Seferde veya padişah başka bir yere gideceği zaman otağ-ı hümayun iki takım olarak tertip edilirdi. Padişah bir konak yerindeyken ikinci otağ, bir sonraki konakta hazır edilirdi. Otağ-ı Hümayunun sefere hazırlanması, yeniçeri ağasının kontrolünde, “otakçıbaşı” tarafından yapılırdı. Sefer tuğlarının dikilmesinden sonra rikap ağaları, İstanbul’da bulunan dergahların şeyhleriyle birlikte Sultanahmet Meydanındaki çadır mehterleri ocağında bulunan otağ-ı hümayunu, dua ve ilahilerle kaldırıp babüssaade önüne getirirler, burada önceden dikilmiş tuğlarla birlikte yine dua ve tekbirlerle alıp, sayıları 400-700 arasındaki çadır mehterleri alayıyla, sefer Anadolu yönünde ise Üsküdar, Doğancılar meydanına, Avrupa yönünde ise Davutpaşa sahrasına kurarlardı. Böylelikle bütün İstanbul halkı seferin nereye olduğunu anlardı. Otağın, konak mahallinin en güzel manzaralı yerine kurulmasına itina edilirdi. Yerin seçilmesi konakçıbaşının vazifesiydi. Konakçıbaşının rütbesi, beylerbeyi, sancak beyi ve kapıcıbaşı payesinde idi.

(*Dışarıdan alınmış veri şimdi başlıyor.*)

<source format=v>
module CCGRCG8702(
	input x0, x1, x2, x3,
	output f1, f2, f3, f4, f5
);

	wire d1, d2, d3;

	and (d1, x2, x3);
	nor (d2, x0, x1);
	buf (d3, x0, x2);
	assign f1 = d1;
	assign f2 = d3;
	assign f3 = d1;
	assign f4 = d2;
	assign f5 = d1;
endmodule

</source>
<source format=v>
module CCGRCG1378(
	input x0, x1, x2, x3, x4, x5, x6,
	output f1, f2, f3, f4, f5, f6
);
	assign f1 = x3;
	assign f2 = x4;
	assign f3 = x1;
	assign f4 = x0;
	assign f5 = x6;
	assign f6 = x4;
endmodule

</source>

Muharebe meydanına gelindiğinde, otağ-ı hümayunun kurulması esnasında orduda bulunan toplar ve yeniçerilerin tüfekleriyle üç defa ateş ederek selamlamaları adetti. Sefer müddetince, mehterhane tarafından ikindi nevbeti vurulurken, otağın giriş kapısının perdesi açık tutulurdu. Burada konakçı ve otakçı nöbet tutarlardı ve nevbet vurulması bittikten sonra mehterhanenin yaptığı duaya katılırlardı.

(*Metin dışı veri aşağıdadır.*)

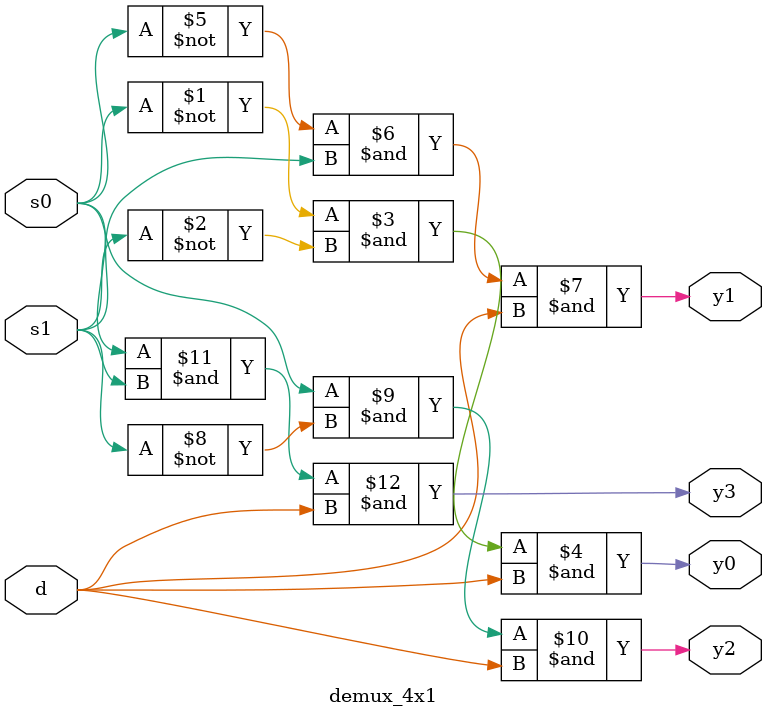
<source format=v>
`timescale 1ns / 1ps


module demux_4x1(input s0,
                 input s1,
                 input d,
                 output y0,
                 output y1,
                 output y2,
                 output y3);
                 
    assign y0 = ~s0 & ~s1 & d;
    assign y1 = ~s0 & s1 & d;
    assign y2 = s0 & ~s1 & d;
    assign y3 = s0 & s1 & d;  
    
endmodule

</source>
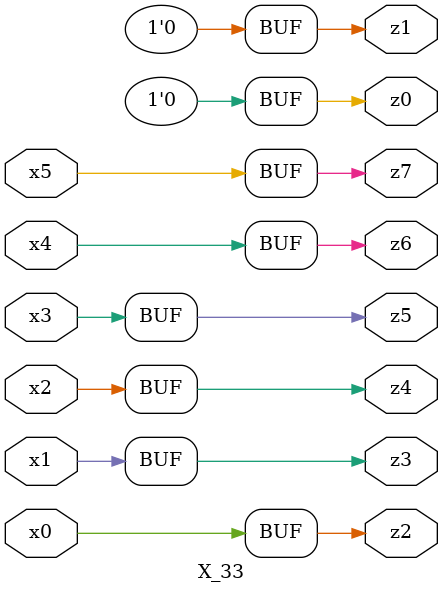
<source format=v>

module X_33 ( 
    x0, x1, x2, x3, x4, x5,
    z0, z1, z2, z3, z4, z5, z6, z7  );
  input  x0, x1, x2, x3, x4, x5;
  output z0, z1, z2, z3, z4, z5, z6, z7;
  assign z0 = 1'b0;
  assign z1 = 1'b0;
  assign z2 = x0;
  assign z3 = x1;
  assign z4 = x2;
  assign z5 = x3;
  assign z6 = x4;
  assign z7 = x5;
endmodule



</source>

      Padişah otağları pamuk ipliğinden dokunmuş kumaşlarla yapılır ve kırmızı renkte olurdu. Şehzade, vezir ve beylerbeyi de kırmızı çadır kurabilirdi ancak, esas kırmızı çadır padişaha mahustur.  Avusturya Seferi esnasında Kanuni Sultan Süleyman’ın çadırı kaynaklarda şöyle anlatılır: “çeşit çeşit boyalarla sanatkarane bir tarzda nakışlarla süslenmiş, yüksek divanhaneli çadırlardan meydana gelmiş otağın zemini, o zaman kadar görülmemiş tarzda dokunmuş ipek halılar ve kilimlerle döşenmişti.”
     Padişahlar sefere bizzat gitmezlerse otağlarını, sefere memur olan serdar-ı ekreme verirlerdi. Zigetvar Seferi sırasında Kanuni Sultan Süleyman’ın otağı olan çadır, Sultan 3.Murat tarafından sefere giden sadarazam ve serdar-ı ekrem Sinan Paşaya verilmiş, daha sonra da aynı otağ Satırcı Mehmet Paşa tarafından Macaristan Seferi esnasında kullanılmıştı.
     Otağ-ı hümayunların dikilmesi ise otağ-geran-ı hassa denilen sanatkarların vazifesidir.  Dört bölükten ibaret olan hayme ve çadır mehterlerinden ayrı olarak yedi kişiydiler. Ayrıca hayme-düzân denilen çadır dikiciler ve nakış-düzân denilen nakışcılar gibi sanatkarlarda otağ imalinde çalışırlardı.